İçimin yangınına baca açıp ferahlıyorum yazarak. Bu yazı, bütün akıllı geçinip aklımıza ayar vermeye yeltenenler içindir.
Ben de zekî çocuklardanım. İlkokuldan sonra kaç tane okulun sınavını kazandım. Kaç yarışmadan başarıyla döndüm, kaç tane kursu başarıyla bitirdim, hatırlamıyorum…
Okula gitmeden okuma yazma öğrenip dört işlemi, 4-5. sınıflarla yarışacak kadar başaran zeki çocuklardanım.
Bir kere okuduğunu anlayabilen, bir yazının giriş, gelişme bölümlerini şöyle bir süzüp sonuç bölümünün nereye varacağını sezen birinin zekâsından şüphe edilemez.
Genellikle sözün girişinden hemen sonra sonucunun nereye varacağını kestirenlerdeniz elhamdülillah.
Üşenmeyip telefonundan memleket için kaygılarını yazıyor uzun uzun. (Not: Bu, tek örnek değildir aslında) Araya “Okuduktan sonra sil lütfen” ifadesi girince içim kıkırdamaya başlıyor.

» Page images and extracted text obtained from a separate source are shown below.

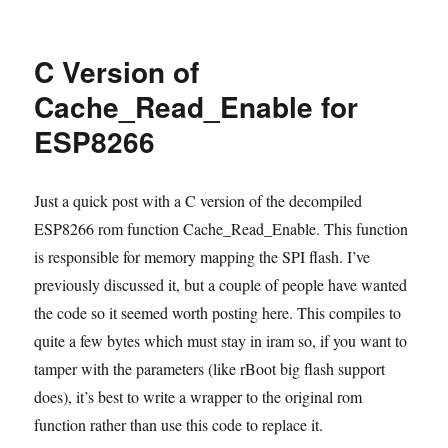
rBoot
now
supports
C Version of
Sming
for
Cache_Read_Enable for
ESP8266
ESP8266
Just a quick post with a C version of the decompiled
ESP8266 rom function Cache_Read_Enable. This function
is responsible for memory mapping the SPI flash. I’ve
previously discussed it, but a couple of people have wanted
the code so it seemed worth posting here. This compiles to
quite a few bytes which must stay in iram so, if you want to
tamper with the parameters (like rBoot big flash support
does), it’s best to write a wrapper to the original rom
function rather than use this code to replace it.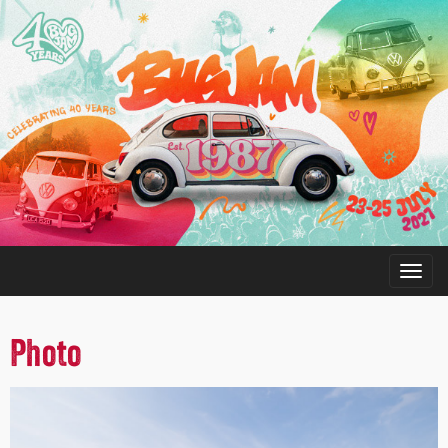
Photo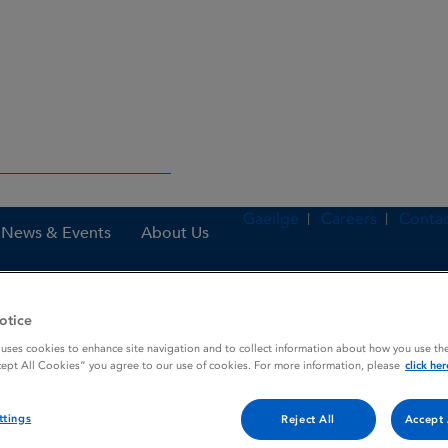
Gaeilge
Careers
Contac
News & Events
About Us
otice
es
Ranitic 75 mg Film-coated tablets
 uses cookies to enhance site navigation and to collect information about how you use the
cept All Cookies” you agree to our use of cookies. For more information, please
click her
ttings
Reject All
Accept 
tablets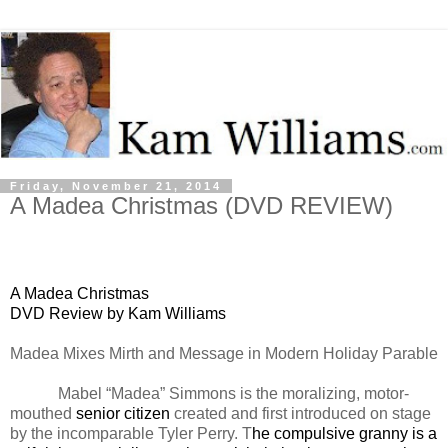
Friday, November 21, 2014
A Madea Christmas (DVD REVIEW)
A Madea Christmas
DVD Review by Kam Williams
Madea Mixes Mirth and Message in Modern Holiday Parable
Mabel “Madea” Simmons is the moralizing, motor-
mouthed
senior citizen
created and first introduced on stage
by the incomparable Tyler Perry. T
he compulsive granny is a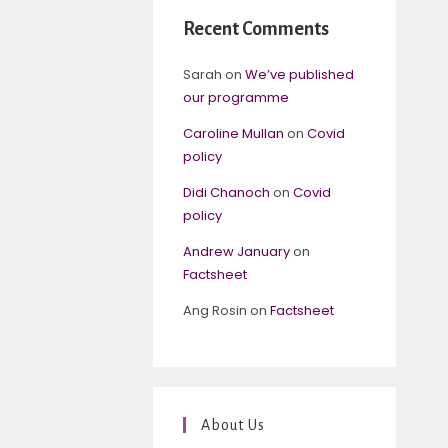
Recent Comments
Sarah
on
We’ve published
our programme
Caroline Mullan
on
Covid
policy
Didi Chanoch
on
Covid
policy
Andrew January
on
Factsheet
Ang Rosin
on
Factsheet
About Us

Bürokraside yaşanan ayak kaydırma oyunlarını anlatıp vatanın elden gittiğini dile getirirken, o makamlara kimlerin, nasıl getirildiğini, hangi ayak oyunlarının döndüğünü tahmin bile edemeyeceğimi vurgularken kendimi aşağılanmış ve yazının sonunda beni bağlayacağı (örkleyeceği) yuları ve kazığı hazırlamakta olduğunu fark ediyorum
“Hiçbir partiye yakın değilim” cümlesi tarafsızlığının dayanağıymış zannediyor.
Pis pis gülünecek yer burası işte.
Niye mi?
Şunun için:
Kara çalmadığı siyasi yapı yok ama bir tanesi hariç. Bizim cenaha ne zaman çakacak diye tetikte bekliyorsunuz.
Arkadaşı olduğunu söylediği ilçemizin parti başkanını “Görüşebiliyor muyum, başarılı buluyor muyum” diye tekraren soruyor.
Beni okuyup araştırmaz, okuduğundan sonuç çıkaramaz biri, partinin kapısında bekçi zannediyor olmalı. Gerçi oradaki çok arkadaşımız böylelerine boy abdesti aldırır ya, neyse…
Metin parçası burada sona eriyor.